YOUR OBJECTIVE
Turn every line of the listing below into a numbered list, omitting blank lines.

Items from a dataset:
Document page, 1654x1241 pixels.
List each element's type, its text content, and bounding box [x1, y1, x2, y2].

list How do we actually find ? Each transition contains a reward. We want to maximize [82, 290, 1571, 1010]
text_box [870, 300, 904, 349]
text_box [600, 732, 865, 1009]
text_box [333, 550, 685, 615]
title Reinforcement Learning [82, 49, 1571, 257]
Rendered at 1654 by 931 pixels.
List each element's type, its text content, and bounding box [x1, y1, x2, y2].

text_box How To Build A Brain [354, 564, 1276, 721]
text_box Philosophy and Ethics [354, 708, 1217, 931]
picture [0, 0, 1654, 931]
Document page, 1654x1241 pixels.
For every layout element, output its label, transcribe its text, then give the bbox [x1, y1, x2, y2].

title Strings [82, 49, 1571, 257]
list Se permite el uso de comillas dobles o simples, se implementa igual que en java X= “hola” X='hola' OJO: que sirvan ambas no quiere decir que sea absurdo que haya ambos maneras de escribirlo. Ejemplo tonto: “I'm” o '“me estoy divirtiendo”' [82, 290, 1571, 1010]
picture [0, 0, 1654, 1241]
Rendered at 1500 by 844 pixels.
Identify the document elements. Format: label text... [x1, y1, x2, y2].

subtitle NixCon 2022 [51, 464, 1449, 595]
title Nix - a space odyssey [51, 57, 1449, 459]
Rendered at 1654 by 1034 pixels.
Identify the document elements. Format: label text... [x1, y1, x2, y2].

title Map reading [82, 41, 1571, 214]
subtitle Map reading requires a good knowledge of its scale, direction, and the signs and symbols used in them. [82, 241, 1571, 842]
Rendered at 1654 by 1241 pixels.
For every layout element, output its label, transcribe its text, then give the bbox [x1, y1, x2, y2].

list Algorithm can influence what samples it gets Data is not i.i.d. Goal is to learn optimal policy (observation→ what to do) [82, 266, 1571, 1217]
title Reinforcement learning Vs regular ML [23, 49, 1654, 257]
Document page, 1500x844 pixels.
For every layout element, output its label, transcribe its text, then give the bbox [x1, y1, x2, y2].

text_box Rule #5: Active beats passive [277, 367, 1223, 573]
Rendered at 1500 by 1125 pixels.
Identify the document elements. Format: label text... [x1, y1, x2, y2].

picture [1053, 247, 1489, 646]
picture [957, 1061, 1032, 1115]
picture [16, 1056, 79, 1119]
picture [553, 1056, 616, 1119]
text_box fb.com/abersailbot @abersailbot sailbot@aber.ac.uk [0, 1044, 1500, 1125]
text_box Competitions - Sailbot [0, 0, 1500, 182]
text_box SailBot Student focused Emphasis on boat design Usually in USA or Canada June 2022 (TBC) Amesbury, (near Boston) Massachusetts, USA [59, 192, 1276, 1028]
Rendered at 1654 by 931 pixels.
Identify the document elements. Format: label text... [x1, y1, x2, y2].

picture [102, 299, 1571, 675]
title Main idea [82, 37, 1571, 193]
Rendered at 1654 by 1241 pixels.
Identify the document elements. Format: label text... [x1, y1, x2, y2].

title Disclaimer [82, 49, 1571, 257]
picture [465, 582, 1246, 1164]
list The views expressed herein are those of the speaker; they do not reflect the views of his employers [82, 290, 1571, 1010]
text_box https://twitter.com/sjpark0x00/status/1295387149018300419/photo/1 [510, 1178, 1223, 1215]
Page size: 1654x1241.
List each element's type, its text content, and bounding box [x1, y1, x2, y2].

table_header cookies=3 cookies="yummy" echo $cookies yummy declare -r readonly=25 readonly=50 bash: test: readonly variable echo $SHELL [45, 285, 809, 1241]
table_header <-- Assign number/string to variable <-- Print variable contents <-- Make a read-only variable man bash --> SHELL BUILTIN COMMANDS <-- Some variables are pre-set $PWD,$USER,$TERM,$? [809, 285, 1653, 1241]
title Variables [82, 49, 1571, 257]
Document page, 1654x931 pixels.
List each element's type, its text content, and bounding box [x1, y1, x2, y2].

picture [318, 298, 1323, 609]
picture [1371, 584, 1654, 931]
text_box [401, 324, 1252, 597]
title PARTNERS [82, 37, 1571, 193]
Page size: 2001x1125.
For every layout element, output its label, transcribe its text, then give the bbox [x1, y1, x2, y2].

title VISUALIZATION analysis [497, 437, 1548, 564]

FULL RESPONSE
1. Document page, 1654x1241 pixels.
2. List each element's type, its text content, and bounding box [x1, y1, x2, y2].
3. list How do we actually find ? Each transition contains a reward. We want to maximize [82, 290, 1571, 1010]
4. text_box [870, 300, 904, 349]
5. text_box [600, 732, 865, 1009]
6. text_box [333, 550, 685, 615]
7. title Reinforcement Learning [82, 49, 1571, 257]
8. Rendered at 1654 by 931 pixels.
9. List each element's type, its text content, and bounding box [x1, y1, x2, y2].
10. text_box How To Build A Brain [354, 564, 1276, 721]
11. text_box Philosophy and Ethics [354, 708, 1217, 931]
12. picture [0, 0, 1654, 931]
13. Document page, 1654x1241 pixels.
14. For every layout element, output its label, transcribe its text, then give the bbox [x1, y1, x2, y2].
15. title Strings [82, 49, 1571, 257]
16. list Se permite el uso de comillas dobles o simples, se implementa igual que en java X= “hola” X='hola' OJO: que sirvan ambas no quiere decir que sea absurdo que haya ambos maneras de escribirlo. Ejemplo tonto: “I'm” o '“me estoy divirtiendo”' [82, 290, 1571, 1010]
17. picture [0, 0, 1654, 1241]
18. Rendered at 1500 by 844 pixels.
19. Identify the document elements. Format: label text... [x1, y1, x2, y2].
20. subtitle NixCon 2022 [51, 464, 1449, 595]
21. title Nix - a space odyssey [51, 57, 1449, 459]
22. Rendered at 1654 by 1034 pixels.
23. Identify the document elements. Format: label text... [x1, y1, x2, y2].
24. title Map reading [82, 41, 1571, 214]
25. subtitle Map reading requires a good knowledge of its scale, direction, and the signs and symbols used in them. [82, 241, 1571, 842]
26. Rendered at 1654 by 1241 pixels.
27. For every layout element, output its label, transcribe its text, then give the bbox [x1, y1, x2, y2].
28. list Algorithm can influence what samples it gets Data is not i.i.d. Goal is to learn optimal policy (observation→ what to do) [82, 266, 1571, 1217]
29. title Reinforcement learning Vs regular ML [23, 49, 1654, 257]
30. Document page, 1500x844 pixels.
31. For every layout element, output its label, transcribe its text, then give the bbox [x1, y1, x2, y2].
32. text_box Rule #5: Active beats passive [277, 367, 1223, 573]
33. Rendered at 1500 by 1125 pixels.
34. Identify the document elements. Format: label text... [x1, y1, x2, y2].
35. picture [1053, 247, 1489, 646]
36. picture [957, 1061, 1032, 1115]
37. picture [16, 1056, 79, 1119]
38. picture [553, 1056, 616, 1119]
39. text_box fb.com/abersailbot @abersailbot sailbot@aber.ac.uk [0, 1044, 1500, 1125]
40. text_box Competitions - Sailbot [0, 0, 1500, 182]
41. text_box SailBot Student focused Emphasis on boat design Usually in USA or Canada June 2022 (TBC) Amesbury, (near Boston) Massachusetts, USA [59, 192, 1276, 1028]
42. Rendered at 1654 by 931 pixels.
43. Identify the document elements. Format: label text... [x1, y1, x2, y2].
44. picture [102, 299, 1571, 675]
45. title Main idea [82, 37, 1571, 193]
46. Rendered at 1654 by 1241 pixels.
47. Identify the document elements. Format: label text... [x1, y1, x2, y2].
48. title Disclaimer [82, 49, 1571, 257]
49. picture [465, 582, 1246, 1164]
50. list The views expressed herein are those of the speaker; they do not reflect the views of his employers [82, 290, 1571, 1010]
51. text_box https://twitter.com/sjpark0x00/status/1295387149018300419/photo/1 [510, 1178, 1223, 1215]
52. Page size: 1654x1241.
53. List each element's type, its text content, and bounding box [x1, y1, x2, y2].
54. table_header cookies=3 cookies="yummy" echo $cookies yummy declare -r readonly=25 readonly=50 bash: test: readonly variable echo $SHELL [45, 285, 809, 1241]
55. table_header <-- Assign number/string to variable <-- Print variable contents <-- Make a read-only variable man bash --> SHELL BUILTIN COMMANDS <-- Some variables are pre-set $PWD,$USER,$TERM,$? [809, 285, 1653, 1241]
56. title Variables [82, 49, 1571, 257]
57. Document page, 1654x931 pixels.
58. List each element's type, its text content, and bounding box [x1, y1, x2, y2].
59. picture [318, 298, 1323, 609]
60. picture [1371, 584, 1654, 931]
61. text_box [401, 324, 1252, 597]
62. title PARTNERS [82, 37, 1571, 193]
63. Page size: 2001x1125.
64. For every layout element, output its label, transcribe its text, then give the bbox [x1, y1, x2, y2].
65. title VISUALIZATION analysis [497, 437, 1548, 564]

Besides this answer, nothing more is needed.